start

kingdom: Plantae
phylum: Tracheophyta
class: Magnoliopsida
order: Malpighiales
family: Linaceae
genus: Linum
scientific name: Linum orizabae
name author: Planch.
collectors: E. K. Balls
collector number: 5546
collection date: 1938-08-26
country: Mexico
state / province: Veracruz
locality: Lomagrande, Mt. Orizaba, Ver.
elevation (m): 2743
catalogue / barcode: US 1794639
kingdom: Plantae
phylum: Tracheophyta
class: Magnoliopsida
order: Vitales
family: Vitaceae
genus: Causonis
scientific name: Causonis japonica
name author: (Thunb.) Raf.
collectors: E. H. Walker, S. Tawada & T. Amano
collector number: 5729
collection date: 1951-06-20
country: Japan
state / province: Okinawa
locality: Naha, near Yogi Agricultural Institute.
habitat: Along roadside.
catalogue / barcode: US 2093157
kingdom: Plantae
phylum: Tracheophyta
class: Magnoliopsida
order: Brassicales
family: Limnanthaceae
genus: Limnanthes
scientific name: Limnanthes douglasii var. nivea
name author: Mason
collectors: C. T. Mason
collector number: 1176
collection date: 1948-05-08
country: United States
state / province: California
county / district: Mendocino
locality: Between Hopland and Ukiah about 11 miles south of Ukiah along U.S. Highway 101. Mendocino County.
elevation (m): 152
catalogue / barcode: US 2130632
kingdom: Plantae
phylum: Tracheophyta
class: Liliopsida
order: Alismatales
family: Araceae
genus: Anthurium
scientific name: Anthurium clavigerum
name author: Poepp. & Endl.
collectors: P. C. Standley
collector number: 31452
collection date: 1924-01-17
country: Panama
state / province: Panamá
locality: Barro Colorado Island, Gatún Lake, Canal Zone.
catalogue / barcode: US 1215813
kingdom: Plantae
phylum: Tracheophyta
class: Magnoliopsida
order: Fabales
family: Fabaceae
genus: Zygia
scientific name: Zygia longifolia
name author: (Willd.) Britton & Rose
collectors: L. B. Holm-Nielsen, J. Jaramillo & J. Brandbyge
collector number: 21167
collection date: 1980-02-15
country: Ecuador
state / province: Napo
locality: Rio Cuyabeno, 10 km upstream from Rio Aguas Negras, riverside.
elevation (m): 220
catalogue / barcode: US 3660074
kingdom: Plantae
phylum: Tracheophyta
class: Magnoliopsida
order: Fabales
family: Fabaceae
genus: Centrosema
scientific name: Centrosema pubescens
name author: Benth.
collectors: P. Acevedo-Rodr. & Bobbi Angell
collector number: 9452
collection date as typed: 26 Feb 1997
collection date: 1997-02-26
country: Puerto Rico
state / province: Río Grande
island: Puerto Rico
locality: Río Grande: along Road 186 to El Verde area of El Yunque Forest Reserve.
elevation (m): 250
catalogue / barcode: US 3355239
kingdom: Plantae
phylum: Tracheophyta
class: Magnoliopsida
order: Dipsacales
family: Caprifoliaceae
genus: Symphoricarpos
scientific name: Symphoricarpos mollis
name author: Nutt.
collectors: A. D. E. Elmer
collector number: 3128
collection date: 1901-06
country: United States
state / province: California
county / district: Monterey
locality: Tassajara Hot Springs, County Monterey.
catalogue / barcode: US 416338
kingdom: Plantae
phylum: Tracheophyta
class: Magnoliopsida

end

[TASK TO COMPLETE] Format every line of the material above as a JSON list of strings, with one string per line and no blank lines.

[THE REPLY]
[
  "kingdom: Plantae",
  "phylum: Tracheophyta",
  "class: Magnoliopsida",
  "order: Malpighiales",
  "family: Linaceae",
  "genus: Linum",
  "scientific name: Linum orizabae",
  "name author: Planch.",
  "collectors: E. K. Balls",
  "collector number: 5546",
  "collection date: 1938-08-26",
  "country: Mexico",
  "state / province: Veracruz",
  "locality: Lomagrande, Mt. Orizaba, Ver.",
  "elevation (m): 2743",
  "catalogue / barcode: US 1794639",
  "kingdom: Plantae",
  "phylum: Tracheophyta",
  "class: Magnoliopsida",
  "order: Vitales",
  "family: Vitaceae",
  "genus: Causonis",
  "scientific name: Causonis japonica",
  "name author: (Thunb.) Raf.",
  "collectors: E. H. Walker, S. Tawada & T. Amano",
  "collector number: 5729",
  "collection date: 1951-06-20",
  "country: Japan",
  "state / province: Okinawa",
  "locality: Naha, near Yogi Agricultural Institute.",
  "habitat: Along roadside.",
  "catalogue / barcode: US 2093157",
  "kingdom: Plantae",
  "phylum: Tracheophyta",
  "class: Magnoliopsida",
  "order: Brassicales",
  "family: Limnanthaceae",
  "genus: Limnanthes",
  "scientific name: Limnanthes douglasii var. nivea",
  "name author: Mason",
  "collectors: C. T. Mason",
  "collector number: 1176",
  "collection date: 1948-05-08",
  "country: United States",
  "state / province: California",
  "county / district: Mendocino",
  "locality: Between Hopland and Ukiah about 11 miles south of Ukiah along U.S. Highway 101. Mendocino County.",
  "elevation (m): 152",
  "catalogue / barcode: US 2130632",
  "kingdom: Plantae",
  "phylum: Tracheophyta",
  "class: Liliopsida",
  "order: Alismatales",
  "family: Araceae",
  "genus: Anthurium",
  "scientific name: Anthurium clavigerum",
  "name author: Poepp. & Endl.",
  "collectors: P. C. Standley",
  "collector number: 31452",
  "collection date: 1924-01-17",
  "country: Panama",
  "state / province: Panamá",
  "locality: Barro Colorado Island, Gatún Lake, Canal Zone.",
  "catalogue / barcode: US 1215813",
  "kingdom: Plantae",
  "phylum: Tracheophyta",
  "class: Magnoliopsida",
  "order: Fabales",
  "family: Fabaceae",
  "genus: Zygia",
  "scientific name: Zygia longifolia",
  "name author: (Willd.) Britton & Rose",
  "collectors: L. B. Holm-Nielsen, J. Jaramillo & J. Brandbyge",
  "collector number: 21167",
  "collection date: 1980-02-15",
  "country: Ecuador",
  "state / province: Napo",
  "locality: Rio Cuyabeno, 10 km upstream from Rio Aguas Negras, riverside.",
  "elevation (m): 220",
  "catalogue / barcode: US 3660074",
  "kingdom: Plantae",
  "phylum: Tracheophyta",
  "class: Magnoliopsida",
  "order: Fabales",
  "family: Fabaceae",
  "genus: Centrosema",
  "scientific name: Centrosema pubescens",
  "name author: Benth.",
  "collectors: P. Acevedo-Rodr. & Bobbi Angell",
  "collector number: 9452",
  "collection date as typed: 26 Feb 1997",
  "collection date: 1997-02-26",
  "country: Puerto Rico",
  "state / province: Río Grande",
  "island: Puerto Rico",
  "locality: Río Grande: along Road 186 to El Verde area of El Yunque Forest Reserve.",
  "elevation (m): 250",
  "catalogue / barcode: US 3355239",
  "kingdom: Plantae",
  "phylum: Tracheophyta",
  "class: Magnoliopsida",
  "order: Dipsacales",
  "family: Caprifoliaceae",
  "genus: Symphoricarpos",
  "scientific name: Symphoricarpos mollis",
  "name author: Nutt.",
  "collectors: A. D. E. Elmer",
  "collector number: 3128",
  "collection date: 1901-06",
  "country: United States",
  "state / province: California",
  "county / district: Monterey",
  "locality: Tassajara Hot Springs, County Monterey.",
  "catalogue / barcode: US 416338",
  "kingdom: Plantae",
  "phylum: Tracheophyta",
  "class: Magnoliopsida"
]